Implikasinya terasa jelas: gersangnya diskusi, melemahnya kritik terhadap penguasa, dan mengaburnya fungsi mahasiswa sebagai watchdog sosial. Ketika suara kader hilang dari wacana publik, maka tak ada lagi yang “menggonggong” di luar lingkar kekuasaan. Hilangnya dhvani (suara bermakna) dari mahasiswa Hindu akan membuka jalan bagi lahirnya penguasa yang sewenang-wenang, kebijakan yang begitu serampangan tanpa koreksi dan tanpa kesadaran.

KMHDI tak bisa bertumbuh dengan semangat kosong. Ia memerlukan api pengetahuan yang terus menyala dan membaca adalah percikan pertama dari api itu. Jika api itu mati, padamlah pula jalan juang kita. Kini, pertanyaannya bukan lagi apakah membaca masih penting atau tidak, tetapi apakah kita masih punya keberanian untuk kembali kepada jalan pengetahuan? Masihkah kita sanggup menempatkan peran kader sebagai penjaga nilai, atau justru membiarkan diri tenggelam dalam arus pasif digital?

Gotong Royong Hidupkan Tradisi Membaca

Meneroka pelbagai kemungkinan untuk menghidupkan kembali tradisi membaca adalah pekerjaan rumah yang tak dapat ditunda oleh gerakan mahasiswa hari ini terutama bagi kita, para kader KMHDI. Di tengah derasnya arus kemajuan teknologi yang menawarkan segala bentuk kepraktisan, hidup secara instan menjadi godaan yang nyata. Namun justru di sanalah tugas kita diuji: berani melawan arus, menanamkan kembali benih pengetahuan di tengah tanah yang mulai tandus oleh distraksi.

[Ekstraksi teks per halaman]
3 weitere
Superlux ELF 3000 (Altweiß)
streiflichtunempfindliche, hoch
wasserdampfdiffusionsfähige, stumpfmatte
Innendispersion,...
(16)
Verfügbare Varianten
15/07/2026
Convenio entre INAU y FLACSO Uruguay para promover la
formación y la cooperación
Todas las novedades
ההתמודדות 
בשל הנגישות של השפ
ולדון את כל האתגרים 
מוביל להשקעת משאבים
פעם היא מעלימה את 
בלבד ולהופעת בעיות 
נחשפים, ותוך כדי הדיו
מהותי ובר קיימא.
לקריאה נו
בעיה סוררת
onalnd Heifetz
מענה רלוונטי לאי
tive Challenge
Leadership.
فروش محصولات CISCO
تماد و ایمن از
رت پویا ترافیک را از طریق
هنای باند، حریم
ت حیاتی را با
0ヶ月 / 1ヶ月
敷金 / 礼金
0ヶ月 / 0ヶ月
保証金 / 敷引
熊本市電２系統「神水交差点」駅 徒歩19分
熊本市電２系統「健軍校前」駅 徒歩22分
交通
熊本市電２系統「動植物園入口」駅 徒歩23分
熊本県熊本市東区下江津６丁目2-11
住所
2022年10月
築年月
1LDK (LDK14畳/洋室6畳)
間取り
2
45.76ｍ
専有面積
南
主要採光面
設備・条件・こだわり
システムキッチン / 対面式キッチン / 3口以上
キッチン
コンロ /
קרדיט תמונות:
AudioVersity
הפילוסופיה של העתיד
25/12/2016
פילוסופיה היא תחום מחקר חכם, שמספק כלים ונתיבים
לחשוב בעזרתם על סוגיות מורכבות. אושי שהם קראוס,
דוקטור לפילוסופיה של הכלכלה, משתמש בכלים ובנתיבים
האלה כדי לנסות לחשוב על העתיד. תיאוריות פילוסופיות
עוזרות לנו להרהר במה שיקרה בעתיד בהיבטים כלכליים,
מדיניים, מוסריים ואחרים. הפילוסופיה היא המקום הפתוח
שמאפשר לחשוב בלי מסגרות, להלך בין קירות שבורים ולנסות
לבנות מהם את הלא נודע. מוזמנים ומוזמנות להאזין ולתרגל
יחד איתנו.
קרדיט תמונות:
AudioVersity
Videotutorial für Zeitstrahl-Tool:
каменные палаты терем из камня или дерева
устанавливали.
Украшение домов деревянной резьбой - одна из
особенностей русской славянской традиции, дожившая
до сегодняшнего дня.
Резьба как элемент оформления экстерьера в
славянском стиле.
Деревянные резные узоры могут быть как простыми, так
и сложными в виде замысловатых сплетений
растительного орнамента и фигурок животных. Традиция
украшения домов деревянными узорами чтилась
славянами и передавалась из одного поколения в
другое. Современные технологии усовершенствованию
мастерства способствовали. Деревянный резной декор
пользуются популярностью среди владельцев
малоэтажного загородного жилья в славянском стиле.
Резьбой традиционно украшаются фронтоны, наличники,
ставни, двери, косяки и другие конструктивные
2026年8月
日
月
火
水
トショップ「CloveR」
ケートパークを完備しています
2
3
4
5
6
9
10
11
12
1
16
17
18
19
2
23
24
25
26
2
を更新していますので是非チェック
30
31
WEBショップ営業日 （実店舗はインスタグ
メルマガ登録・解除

...

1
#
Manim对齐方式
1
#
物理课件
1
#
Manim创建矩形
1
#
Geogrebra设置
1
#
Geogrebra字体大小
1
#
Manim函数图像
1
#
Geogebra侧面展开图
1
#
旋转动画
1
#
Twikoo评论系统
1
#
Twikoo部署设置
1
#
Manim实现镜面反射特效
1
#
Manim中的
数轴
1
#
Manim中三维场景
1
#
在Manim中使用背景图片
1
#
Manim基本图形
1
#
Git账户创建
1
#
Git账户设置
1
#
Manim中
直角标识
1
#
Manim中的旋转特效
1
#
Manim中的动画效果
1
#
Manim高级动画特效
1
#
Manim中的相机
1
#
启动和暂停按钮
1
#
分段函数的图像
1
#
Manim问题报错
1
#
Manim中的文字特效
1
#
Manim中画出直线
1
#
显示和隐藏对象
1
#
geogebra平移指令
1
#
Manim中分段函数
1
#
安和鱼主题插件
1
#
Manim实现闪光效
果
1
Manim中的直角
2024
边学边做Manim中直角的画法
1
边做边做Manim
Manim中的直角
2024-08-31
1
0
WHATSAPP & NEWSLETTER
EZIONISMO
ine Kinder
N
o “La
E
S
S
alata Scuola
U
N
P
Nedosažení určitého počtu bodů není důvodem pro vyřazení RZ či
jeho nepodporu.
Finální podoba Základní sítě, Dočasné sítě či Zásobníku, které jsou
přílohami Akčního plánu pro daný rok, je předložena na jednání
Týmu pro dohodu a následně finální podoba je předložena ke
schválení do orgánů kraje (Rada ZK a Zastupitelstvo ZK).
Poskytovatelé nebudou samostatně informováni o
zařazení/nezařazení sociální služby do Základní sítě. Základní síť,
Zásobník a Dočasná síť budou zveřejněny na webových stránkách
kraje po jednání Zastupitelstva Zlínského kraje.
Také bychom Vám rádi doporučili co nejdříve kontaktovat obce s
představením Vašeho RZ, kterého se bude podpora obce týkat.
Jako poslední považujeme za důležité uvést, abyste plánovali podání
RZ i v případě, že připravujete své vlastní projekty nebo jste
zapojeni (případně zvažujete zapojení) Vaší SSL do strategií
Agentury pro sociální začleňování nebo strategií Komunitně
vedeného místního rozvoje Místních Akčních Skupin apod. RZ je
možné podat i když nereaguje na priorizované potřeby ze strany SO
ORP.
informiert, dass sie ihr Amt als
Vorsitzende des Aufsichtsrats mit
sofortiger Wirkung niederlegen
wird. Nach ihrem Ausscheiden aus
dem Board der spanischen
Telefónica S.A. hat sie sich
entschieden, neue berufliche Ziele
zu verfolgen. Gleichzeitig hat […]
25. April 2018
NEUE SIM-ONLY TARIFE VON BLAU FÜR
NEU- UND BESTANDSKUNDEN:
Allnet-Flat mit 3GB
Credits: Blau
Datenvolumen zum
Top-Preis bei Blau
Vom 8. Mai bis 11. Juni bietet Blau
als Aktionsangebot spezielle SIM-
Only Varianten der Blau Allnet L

---

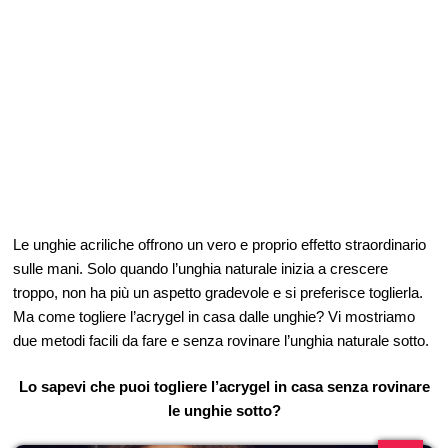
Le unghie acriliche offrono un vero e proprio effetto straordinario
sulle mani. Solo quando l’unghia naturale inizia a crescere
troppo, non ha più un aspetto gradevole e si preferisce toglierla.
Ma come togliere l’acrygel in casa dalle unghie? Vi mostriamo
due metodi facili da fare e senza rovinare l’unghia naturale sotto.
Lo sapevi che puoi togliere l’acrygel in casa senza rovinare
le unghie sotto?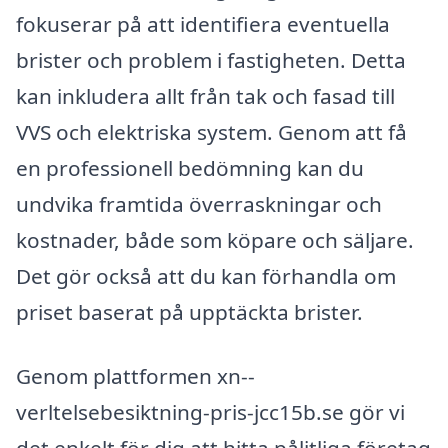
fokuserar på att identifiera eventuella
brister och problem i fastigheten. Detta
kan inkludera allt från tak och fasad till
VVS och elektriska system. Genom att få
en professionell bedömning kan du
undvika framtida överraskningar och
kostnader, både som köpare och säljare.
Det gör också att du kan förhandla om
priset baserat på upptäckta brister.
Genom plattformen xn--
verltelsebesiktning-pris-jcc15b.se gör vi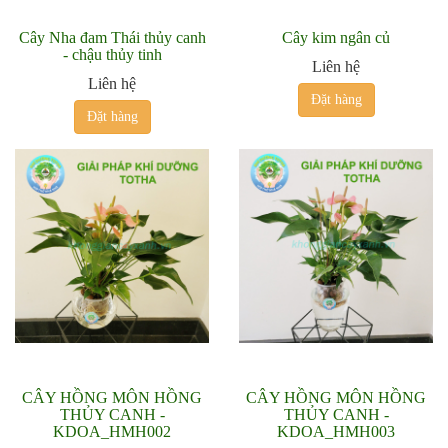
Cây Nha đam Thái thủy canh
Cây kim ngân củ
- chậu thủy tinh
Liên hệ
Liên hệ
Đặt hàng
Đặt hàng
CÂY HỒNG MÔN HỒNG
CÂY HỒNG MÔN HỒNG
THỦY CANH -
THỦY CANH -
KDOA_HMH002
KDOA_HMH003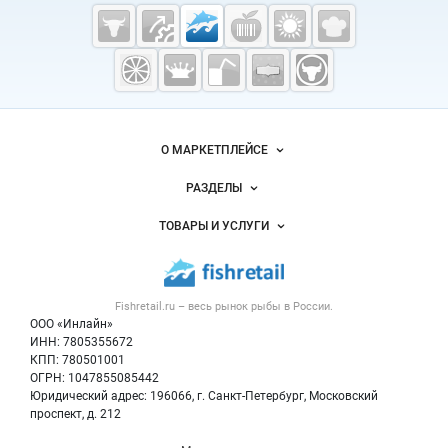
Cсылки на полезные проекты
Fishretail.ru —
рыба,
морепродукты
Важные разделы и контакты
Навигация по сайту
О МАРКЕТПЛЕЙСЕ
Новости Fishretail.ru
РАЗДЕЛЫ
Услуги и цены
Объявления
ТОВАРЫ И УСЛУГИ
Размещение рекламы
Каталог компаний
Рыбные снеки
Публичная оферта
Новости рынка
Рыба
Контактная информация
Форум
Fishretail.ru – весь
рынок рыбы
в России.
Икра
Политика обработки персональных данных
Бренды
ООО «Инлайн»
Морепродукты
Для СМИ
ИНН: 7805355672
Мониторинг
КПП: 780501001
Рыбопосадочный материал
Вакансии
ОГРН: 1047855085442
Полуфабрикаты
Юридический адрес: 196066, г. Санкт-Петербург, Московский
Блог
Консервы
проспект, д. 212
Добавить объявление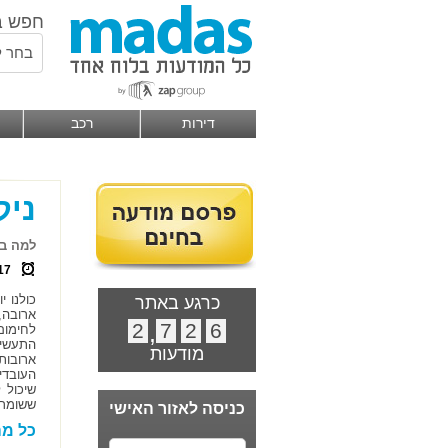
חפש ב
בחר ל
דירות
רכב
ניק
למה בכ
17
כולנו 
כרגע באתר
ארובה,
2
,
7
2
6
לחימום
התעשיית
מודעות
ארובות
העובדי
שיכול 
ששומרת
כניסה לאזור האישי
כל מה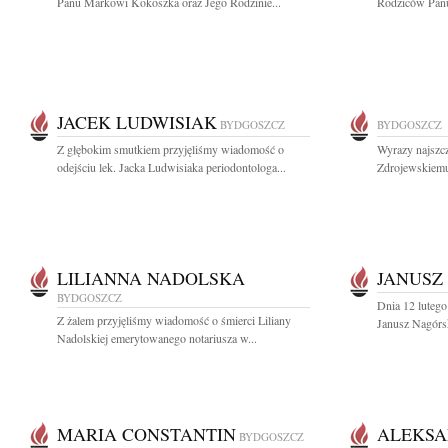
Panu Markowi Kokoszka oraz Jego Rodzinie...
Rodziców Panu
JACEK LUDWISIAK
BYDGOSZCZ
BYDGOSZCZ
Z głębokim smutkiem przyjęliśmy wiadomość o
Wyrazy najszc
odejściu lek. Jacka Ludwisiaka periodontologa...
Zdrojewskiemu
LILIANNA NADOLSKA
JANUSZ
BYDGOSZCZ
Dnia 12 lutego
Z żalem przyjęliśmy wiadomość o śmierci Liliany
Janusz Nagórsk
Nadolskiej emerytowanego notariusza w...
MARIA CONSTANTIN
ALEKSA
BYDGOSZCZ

TUGAS
- a) Tolong ringkas teks tentang tradisi membaca di kalangan kader KMHDI dalam dua kalimat.
- b) Lanjutkan teks tentang tradisi membaca di kalangan kader KMHDI, dimulai setelah kalimat terakhirnya.

JAWABAN BERURUTAN
- a) Ketika suara kader mahasiswa Hindu hilang dari wacana publik, diskusi menjadi gersang, kritik terhadap penguasa melemah, dan jalan terbuka bagi penguasa sewenang-wenang serta kebijakan serampangan tanpa koreksi. KMHDI memerlukan api pengetahuan yang percikan pertamanya adalah membaca, sehingga menghidupkan kembali tradisi membaca di tengah godaan hidup instan akibat kemajuan teknologi menjadi pekerjaan rumah yang tak dapat ditunda bagi para kader.

- b)
Menghidupkan tradisi membaca tidak bisa diserahkan hanya kepada segelintir kader idealis; ia harus menjadi kesadaran bersama, kesadaran kolektif seluruh tubuh organisasi. Membaca adalah dharma, sebuah laku disiplin intelektual yang menajamkan akal, menenangkan ego, dan menyinari jalan juang. Ia bukan sekadar aktivitas mencari tahu, melainkan juga sebuah proses pembentukan watak kader: sabar dalam berpikir, jernih dalam menganalisis, dan bijak dalam mengevaluasi.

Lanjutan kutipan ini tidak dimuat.